= Beginning of Section =

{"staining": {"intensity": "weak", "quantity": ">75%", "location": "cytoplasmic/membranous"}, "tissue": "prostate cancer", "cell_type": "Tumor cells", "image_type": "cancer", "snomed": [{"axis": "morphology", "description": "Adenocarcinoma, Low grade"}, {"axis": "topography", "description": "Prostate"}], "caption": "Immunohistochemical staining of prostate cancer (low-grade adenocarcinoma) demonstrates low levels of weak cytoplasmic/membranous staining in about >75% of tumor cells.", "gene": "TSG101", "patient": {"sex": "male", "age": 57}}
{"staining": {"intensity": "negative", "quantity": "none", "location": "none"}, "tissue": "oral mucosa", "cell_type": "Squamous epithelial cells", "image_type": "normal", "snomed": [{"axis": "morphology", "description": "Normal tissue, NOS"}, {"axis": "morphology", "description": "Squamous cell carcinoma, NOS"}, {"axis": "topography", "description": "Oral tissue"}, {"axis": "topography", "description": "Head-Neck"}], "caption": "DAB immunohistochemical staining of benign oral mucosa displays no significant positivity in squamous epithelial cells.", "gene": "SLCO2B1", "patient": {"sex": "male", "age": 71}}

= End of Section =
= Beginning of Section =

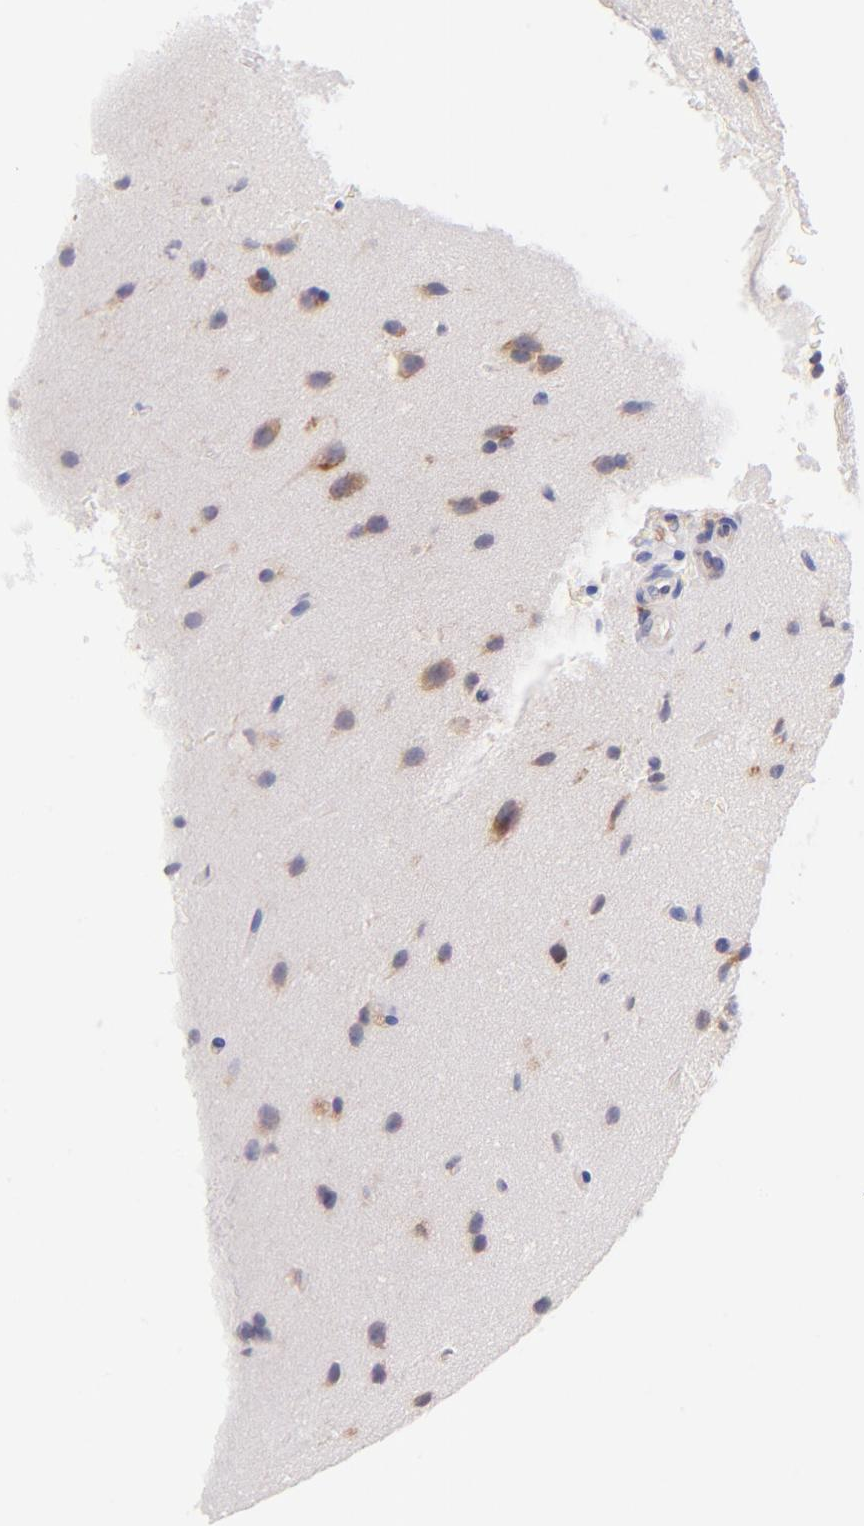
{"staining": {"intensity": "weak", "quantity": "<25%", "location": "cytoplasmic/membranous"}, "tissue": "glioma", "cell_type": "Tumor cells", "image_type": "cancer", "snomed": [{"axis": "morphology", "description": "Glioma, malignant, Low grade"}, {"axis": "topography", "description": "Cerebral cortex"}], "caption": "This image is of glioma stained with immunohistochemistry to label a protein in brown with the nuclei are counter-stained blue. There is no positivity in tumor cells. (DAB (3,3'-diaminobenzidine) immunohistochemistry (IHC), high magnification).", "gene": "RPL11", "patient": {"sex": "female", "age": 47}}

= End of Section =
= Beginning of Section =

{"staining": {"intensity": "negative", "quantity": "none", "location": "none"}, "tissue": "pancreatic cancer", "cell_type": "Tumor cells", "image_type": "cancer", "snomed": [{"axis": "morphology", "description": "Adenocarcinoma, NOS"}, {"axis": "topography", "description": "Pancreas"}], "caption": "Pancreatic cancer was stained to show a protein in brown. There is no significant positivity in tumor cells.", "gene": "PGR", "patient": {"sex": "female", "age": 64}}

= End of Section =

PROBLEM REQUIREMENTS: Return only the stretch of the material above from the line holding "staining of prostate" through the line holding "staining of benign", copied exactly.

SOLVED PROBLEM:
{"staining": {"intensity": "weak", "quantity": ">75%", "location": "cytoplasmic/membranous"}, "tissue": "prostate cancer", "cell_type": "Tumor cells", "image_type": "cancer", "snomed": [{"axis": "morphology", "description": "Adenocarcinoma, Low grade"}, {"axis": "topography", "description": "Prostate"}], "caption": "Immunohistochemical staining of prostate cancer (low-grade adenocarcinoma) demonstrates low levels of weak cytoplasmic/membranous staining in about >75% of tumor cells.", "gene": "TSG101", "patient": {"sex": "male", "age": 57}}
{"staining": {"intensity": "negative", "quantity": "none", "location": "none"}, "tissue": "oral mucosa", "cell_type": "Squamous epithelial cells", "image_type": "normal", "snomed": [{"axis": "morphology", "description": "Normal tissue, NOS"}, {"axis": "morphology", "description": "Squamous cell carcinoma, NOS"}, {"axis": "topography", "description": "Oral tissue"}, {"axis": "topography", "description": "Head-Neck"}], "caption": "DAB immunohistochemical staining of benign oral mucosa displays no significant positivity in squamous epithelial cells.", "gene": "SLCO2B1", "patient": {"sex": "male", "age": 71}}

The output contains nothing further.